CMS also announced an advance payment initiative that would help small practices and rural community hospitals with upfront implementation costs. The program is committing $170 million for ACOs that launch in 2012.
"As the cost of forming an ACO is high, physician practices will also benefit from the new advance payment initiative created through the Center for Medicare and Medicaid Innovation to provide financial assistance for physician-owned organizations," said AMA President Peter W. Carmel, MD.
Doctors take a second look
Physician practices had strongly disapproved of the proposed ACO rule and wrote CMS letters outlining their concerns. The American Medical Group Assn. had conducted a survey of its members in April and found that 93% of respondents said they would not participate unless the proposed rule underwent major revisions. After an initial review of the final rule, the association said it was pleased that CMS heeded many of its suggestions.
"We are optimistic that the model will get rolled out nationally on Jan. 1, 2012, with sufficient participation to allow the promise of this ideal of better, less costly, more coordinated care will become a reality over time," said AMGA President and CEO Donald W. Fisher, PhD.
M. Douglas Leahy, MD, an internist at Summit Medical Group in Powell, Tenn., said his practice had a problem with the proposed rule's use of a retrospective method for selecting patients participating in an ACO. CMS changed the rule to allow prospective assignment, so doctors would know ahead of time which patients were in the ACO. This would allow physicians and patients to partner together better to address health problems, Dr. Leahy said.
"Now it's clearly aligned," he said. "Both will understand how they're going to move forward together, discuss what the goals are and how they hope to accomplish those goals."
Summit Medical Group had been interested in the initiative before the proposed rule and had dedicated seed money to forming an ACO. But, like many others, physicians and administrators at the group thought the proposal was too onerous. Dr. Leahy said he believes his group will like many of the changes in the final rule, but it needs to review the regulations further to determine whether it will participate.
No mandatory antitrust review
The Justice Dept., Federal Trade Commission, Internal Revenue Service, and Health and Human Services Office of Inspector General issued guidance documents to supplement the ACO final rule. In doing so, the agencies removed a provision mandating a regulatory antitrust review of ACOs, although they pledged to protect markets by monitoring the competitive impact of the networks.
The AMA was pleased that CMS and the OIG adopted its recommendations to expand waivers from certain Medicare laws -- such as the physician self-referral law and the anti-kickback statute -- for ACOs in a separate interim final rule.
"The agencies adopted the AMA recommendation that the waivers begin sooner so that they will apply during the process of planning Medicare ACOs," Dr.
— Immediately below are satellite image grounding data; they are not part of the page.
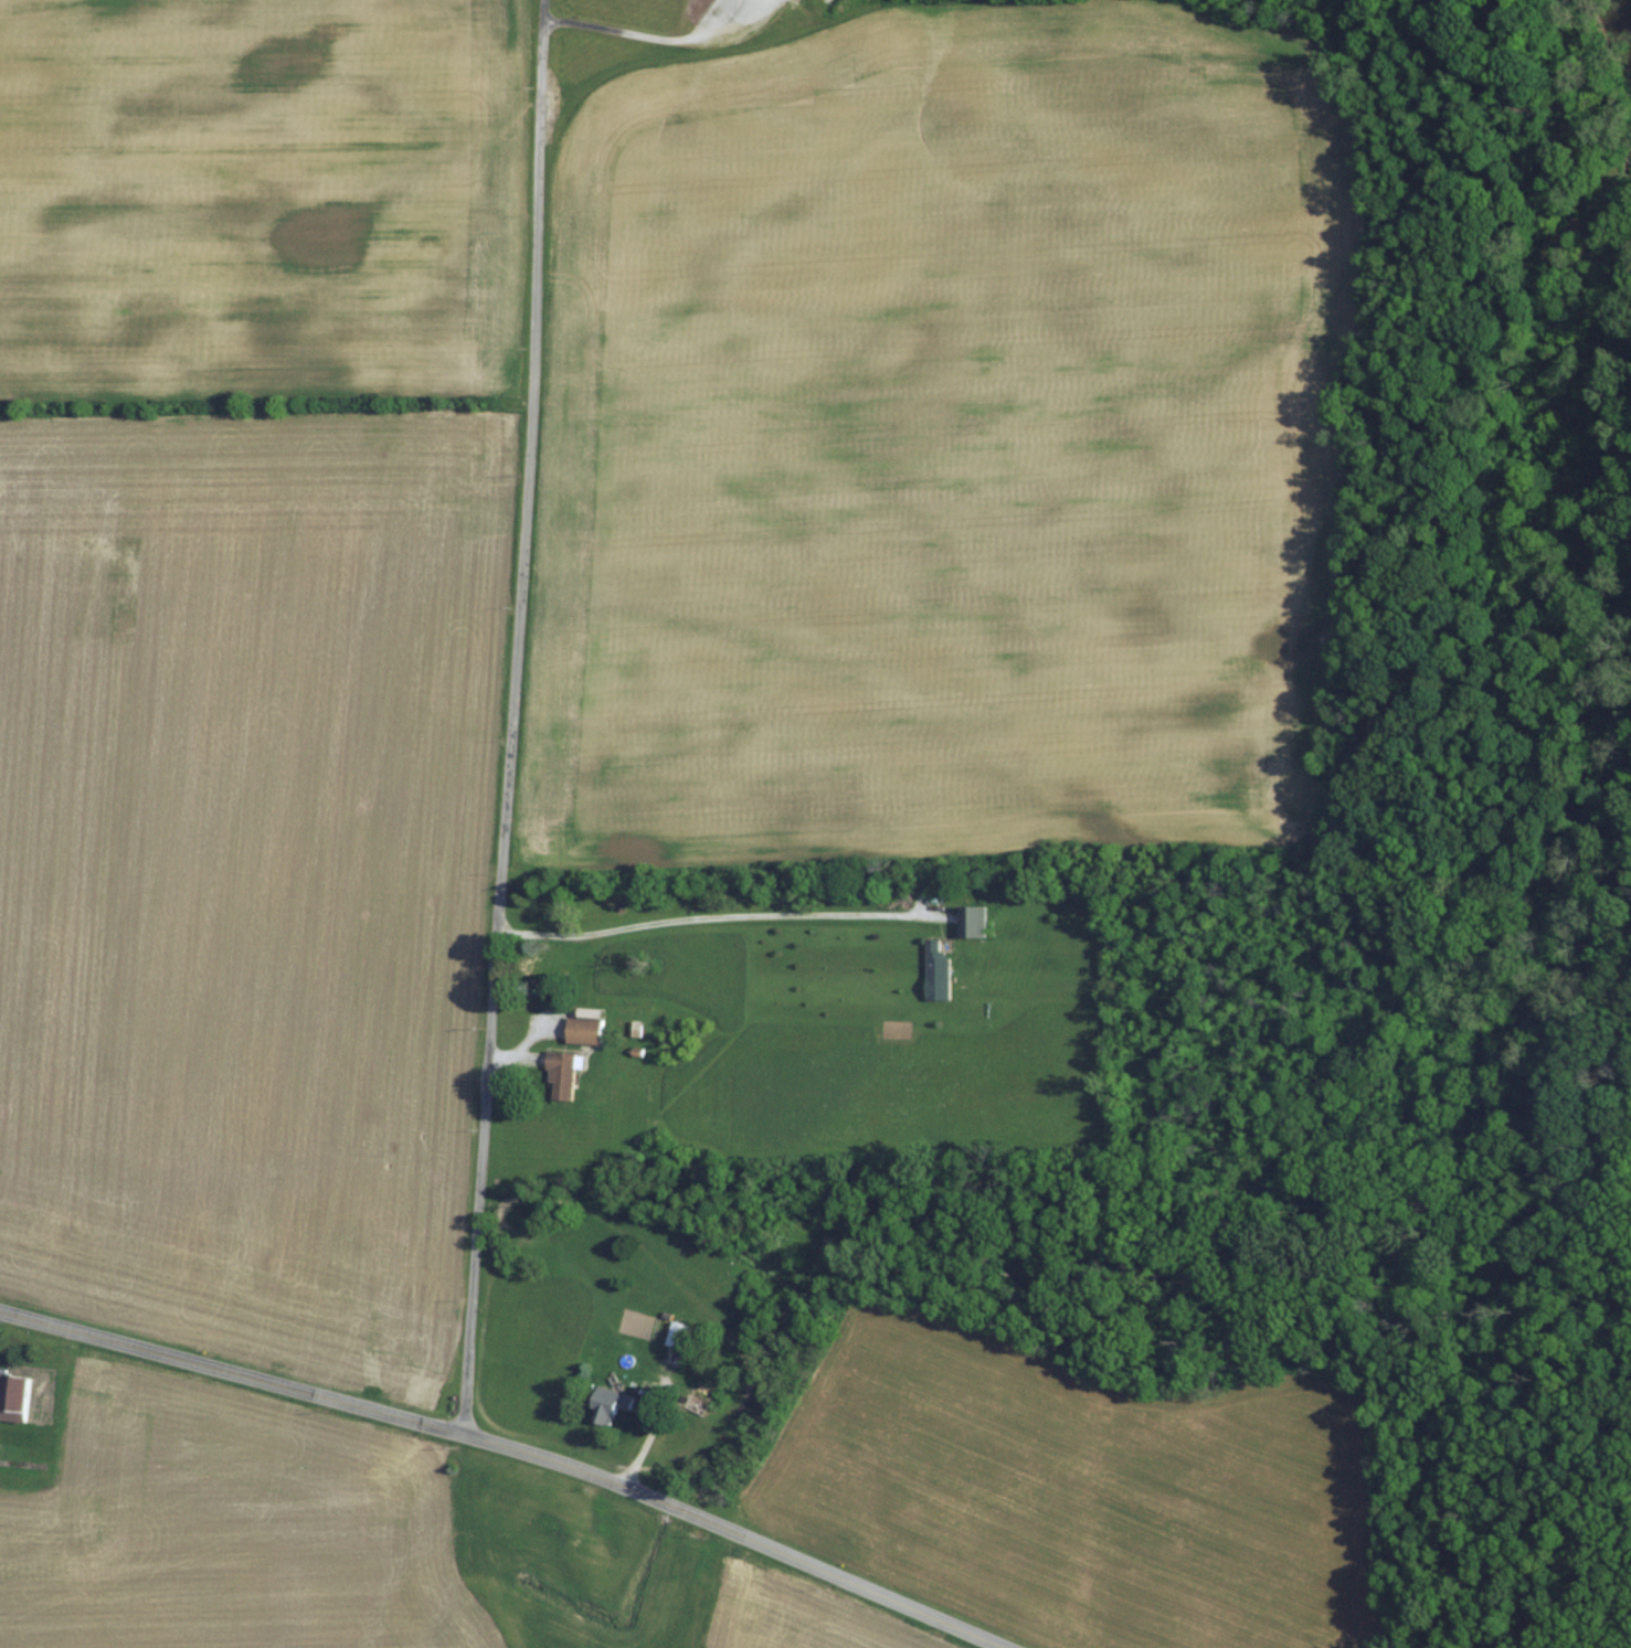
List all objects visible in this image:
road: (543, 9)
road: (680, 42)
road: (503, 725)
road: (722, 913)
building: (971, 922)
building: (941, 969)
building: (588, 1028)
building: (563, 1074)
building: (681, 1334)
building: (16, 1396)
building: (613, 1404)
road: (510, 1447)

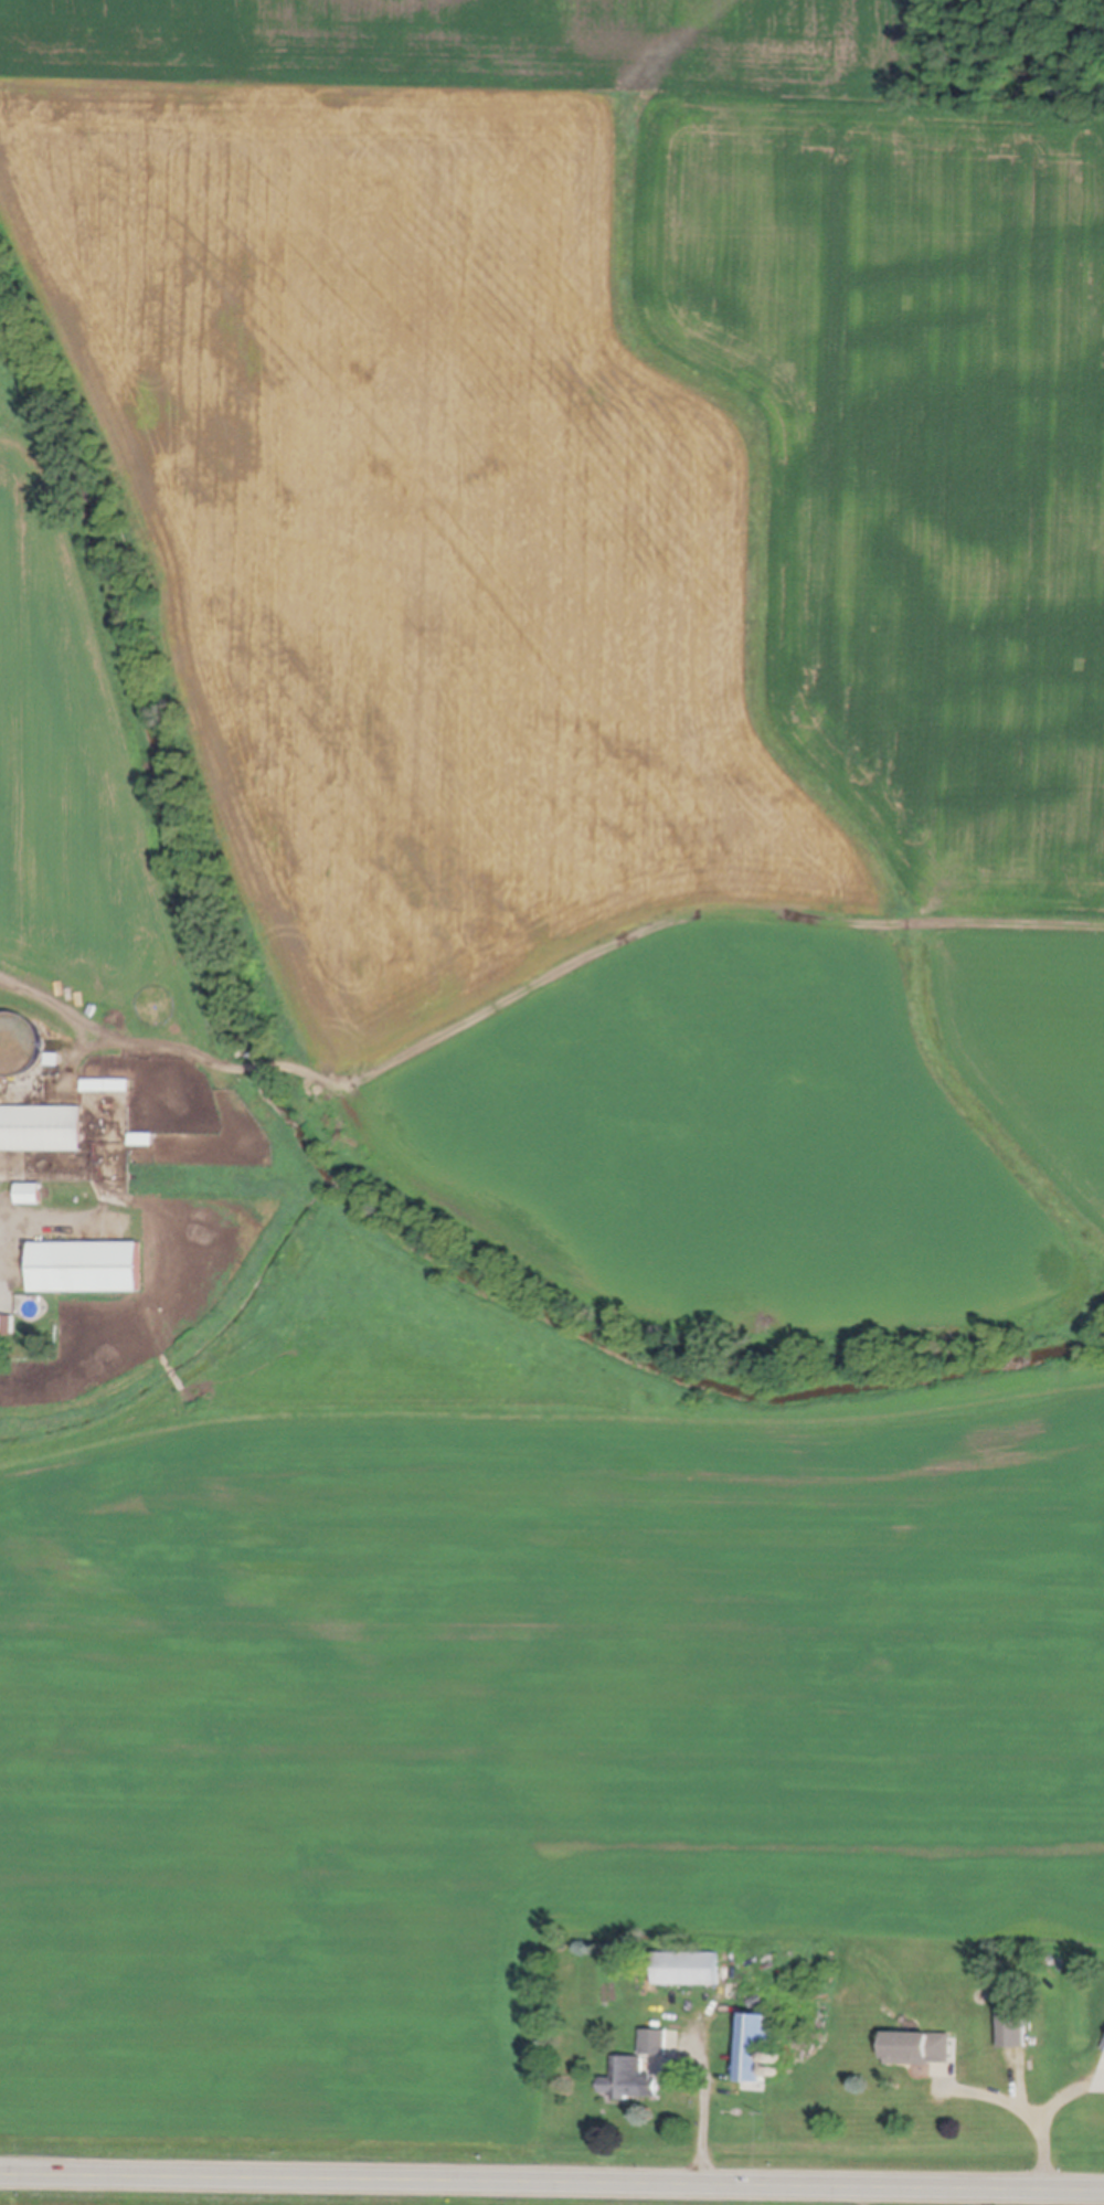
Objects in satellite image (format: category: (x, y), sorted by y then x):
building: (16, 1043)
road: (84, 1045)
building: (42, 1133)
building: (0, 1192)
building: (30, 1199)
road: (41, 1225)
building: (88, 1276)
building: (8, 1329)
building: (690, 1961)
building: (1014, 2021)
building: (759, 2035)
building: (658, 2036)
building: (919, 2042)
building: (1102, 2047)
building: (780, 2053)
building: (775, 2068)
building: (746, 2070)
building: (633, 2073)
road: (713, 2113)
road: (1044, 2118)
road: (551, 2187)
Carmel said. "It is important that the agencies issued these new waivers as an interim final rule, as the AMA had recommended, which allows for greater flexibility."
America's Health Insurance Plans had favored the antitrust protections in the proposed regulation. Insurers remain concerned about physician and hospital consolidation in the marketplace and the impact consolidation has on patient prices and quality of care.
"Doing away with the mandatory review process raises concerns that provider market power may not be scrutinized sufficiently, potentially increasing health care costs for consumers and employers," said AHIP President and CEO Karen Ignagni.
However, it's clear that the FTC and Justice Dept. still will be actively monitoring ACOs, said William Maruca, a health care attorney at Fox Rothschild in Pittsburgh. Federal regulators will be open to investigating complaints, which probably would come from smaller groups or employers, against large ACOs engaged in anti-competitive practices. "If you cross the line, they will come after you," Maruca said.